Penelope talks miscarriage – gets slammed, Jarvis talks penis – gets patted on back
What are the limits to the conversation in our social media world?
At what point does it become either too much information (TMI) or cross the line of polite society?
Back near the end of September Penelope Trunk, CEO of BrazeenCareerist.com threw the following message out on Twitter
“I’m in a board meeting. Having a miscarriage. Thank goodness, because there’s a fucked-up 3-week hoop-jump to have an abortion in Wisconsin.”
Not only did that one message cause her a lot of flack on Twitter and her blog but she ended up having to defend herself on CNN as well as in the original and follow-up post. Everything from her womanhood to her common sense was questioned in the days that followed. I even had a bit of a hard time with it I will admit but in the end as I discussed on a podcast with my friend Sean I had to giver her credit for being willing to do what she did.
Then today I saw a post come through my feedreader written by Jeff Jarvis where he talks some more about the recent operation he has as a result of his run in with prostate cancer. The post was title Small c: The penis post and my first reaction was as probably with most men as they read the post one of winching.
I didn’t think that it was another case of TMI as Jeff was afraid of and as with Penelope I give the man credit for being willing to lay his life bare like this.
We men have complicated relationships with our penises, of course. We follow them (that’s why they’re in front). They tell us what we like. They have minds of their own. We anthropomorphize them; some give them names (I don’t; it’s just it). So when I see mine looking like an emaciated, depressed, shrunken old man in a hospital bed, well, it’s hard not to empathize.
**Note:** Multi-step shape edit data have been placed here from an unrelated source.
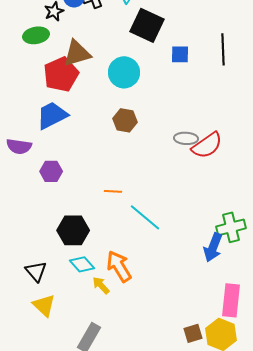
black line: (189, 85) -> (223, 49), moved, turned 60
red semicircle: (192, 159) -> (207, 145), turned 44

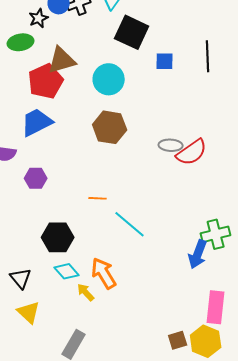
brown hexagon: (125, 120) -> (110, 127), size x1.4

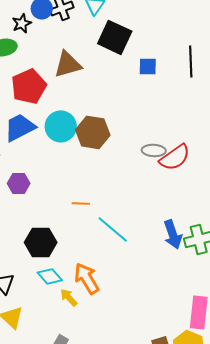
brown triangle: (62, 60) -> (68, 64), moved
cyan circle: (109, 79) -> (61, 126), moved
blue arrow: (198, 254) -> (173, 234), moved, turned -40

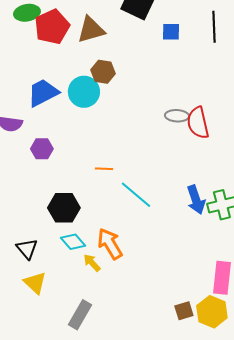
red pentagon: (29, 86) -> (52, 27), moved
brown hexagon: (93, 132) -> (103, 72), moved, size x0.7
red semicircle: (175, 157) -> (198, 123), turned 112

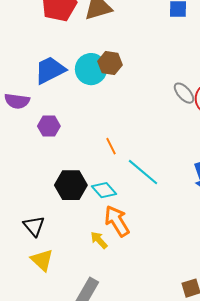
brown hexagon: (103, 72) -> (110, 63), moved
gray ellipse: (177, 116) -> (184, 93), turned 45
orange line: (104, 169) -> (111, 146), turned 60
cyan diamond: (73, 242) -> (104, 190), moved

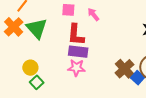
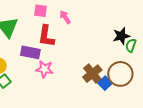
purple rectangle: (78, 52) -> (30, 52), moved

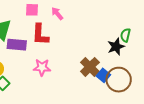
black star: (121, 36) -> (116, 47), moved
purple rectangle: (30, 52) -> (17, 45), moved
brown circle: (120, 74) -> (119, 80), moved

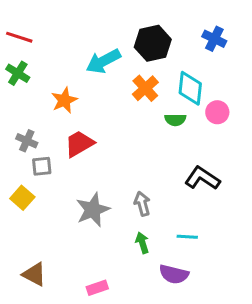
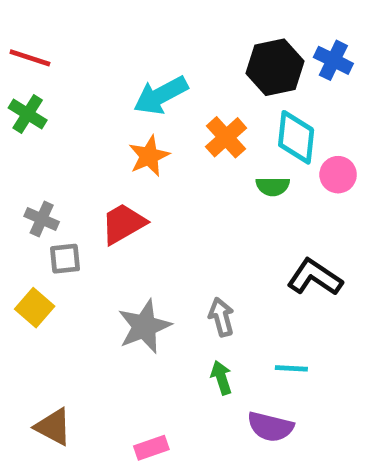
black hexagon: (153, 43) -> (275, 67), moved
orange star: (64, 100) -> (149, 156), moved

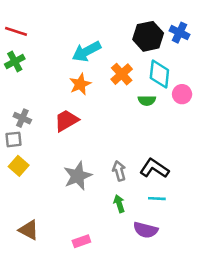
green cross: (28, 114) -> (15, 61), turned 30
gray square: (65, 259) -> (14, 139), moved
black L-shape: (315, 277) -> (154, 168), moved

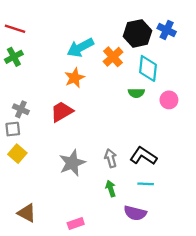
orange cross: (122, 74) -> (113, 57), moved
pink circle: (182, 94) -> (169, 100), moved

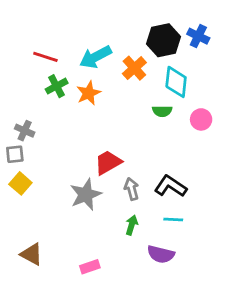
red line: (15, 29) -> (45, 57), moved
green cross: (14, 57) -> (57, 86), moved
red trapezoid: (62, 112) -> (108, 163), moved
green arrow: (111, 189) -> (132, 225), turned 35

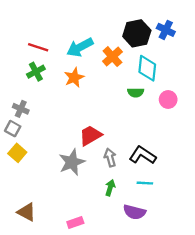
green cross: (57, 86) -> (36, 72), moved
gray square: (15, 154) -> (13, 129), turned 35

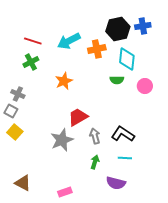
blue cross: (166, 30) -> (143, 26), turned -35
orange cross: (112, 57) -> (97, 49), turned 30
orange star: (74, 77) -> (64, 81), moved

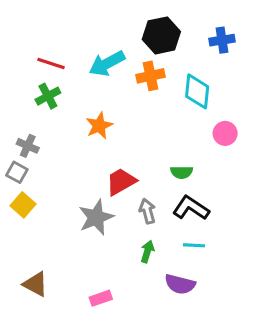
black hexagon: (118, 29) -> (161, 35), moved
green semicircle: (117, 80) -> (182, 172), moved

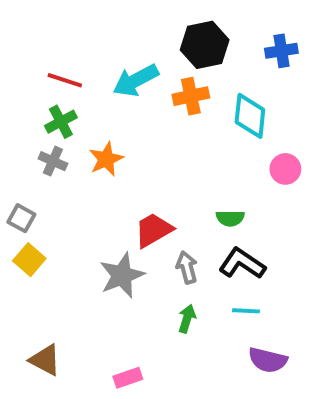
orange star: (99, 126) -> (106, 159), moved
gray cross: (28, 146) -> (53, 161), moved
purple semicircle: (180, 284) -> (268, 360), moved

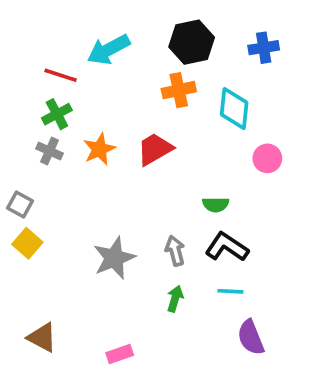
cyan arrow: (136, 80) -> (109, 50), moved
red trapezoid: (153, 230) -> (155, 149), moved
purple semicircle: (268, 360) -> (251, 337), turned 54

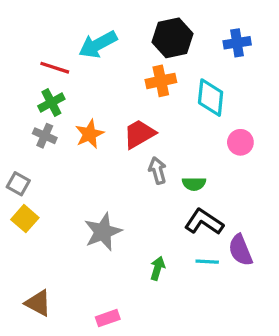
gray arrow: (175, 251) -> (158, 170), moved
purple semicircle: (251, 337) -> (240, 250), moved

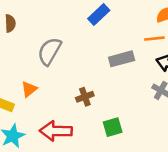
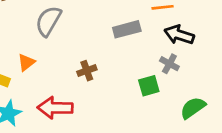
green square: (113, 127) -> (149, 86), moved

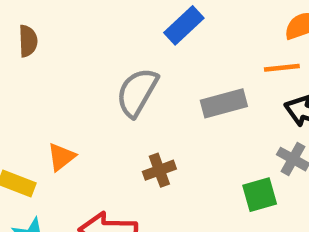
gray semicircle: (48, 21) -> (137, 92), moved

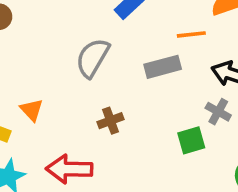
orange line: (282, 68) -> (191, 34), moved
orange triangle: (61, 157) -> (32, 110), turned -35

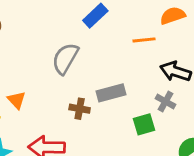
gray rectangle: (163, 67) -> (111, 93), moved
brown cross: (111, 121) -> (80, 109), turned 30

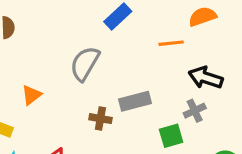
orange triangle: (17, 100) -> (31, 95), moved, turned 36
gray cross: (165, 102) -> (195, 111), turned 36

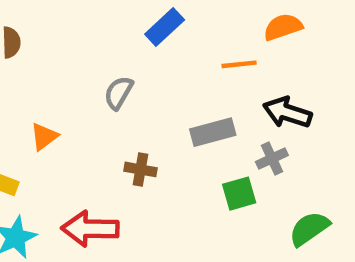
gray semicircle: (85, 64) -> (119, 93), size x0.7
gray rectangle: (135, 101) -> (213, 132), moved

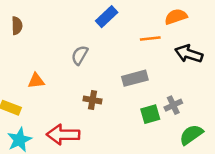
black arrow: (287, 112) -> (189, 54), moved
orange triangle: (44, 137) -> (36, 81), turned 30
gray cross: (272, 158) -> (173, 105), moved

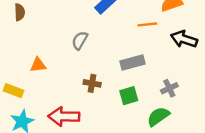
green square: (150, 114) -> (129, 96), moved
green semicircle: (191, 135) -> (158, 116), moved

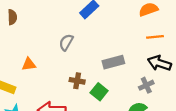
orange line: (147, 24) -> (155, 37), moved
black arrow: (184, 39) -> (159, 63), moved
green square: (129, 96) -> (99, 92), moved, turned -35

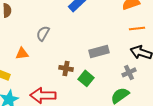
gray semicircle: (66, 42) -> (43, 33), moved

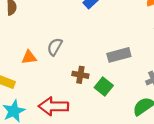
gray semicircle: (43, 33) -> (55, 47), moved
However when it came to the reaction to Jeff’s post it was the total opposite from what Penelope experienced. Read through the comments to his post and all you see are pats on the back, commiserations with what he was going through, and well wishes for his recovery.
On one hand we have a woman who experiences a traumatic experience and talks about it only to get lambasted for it. Then on the other hand we have a man writing about a traumatic experience but he gets kudos for doing so. Some-one care to explain to me the double standard here?
Why is it okay for a man to write about his dick and not being able to use it – possibly ever again – but it isn’t okay for a woman to write about that she was losing a fetus?
So much for the enlightenment and open conversation that we all seem to be proclaiming is the new social world we are living in. As usual it turns out to be nothing more than a pile of bullshit and if you don’t think so just follow the insanity that is swirling around the death of a gay singer.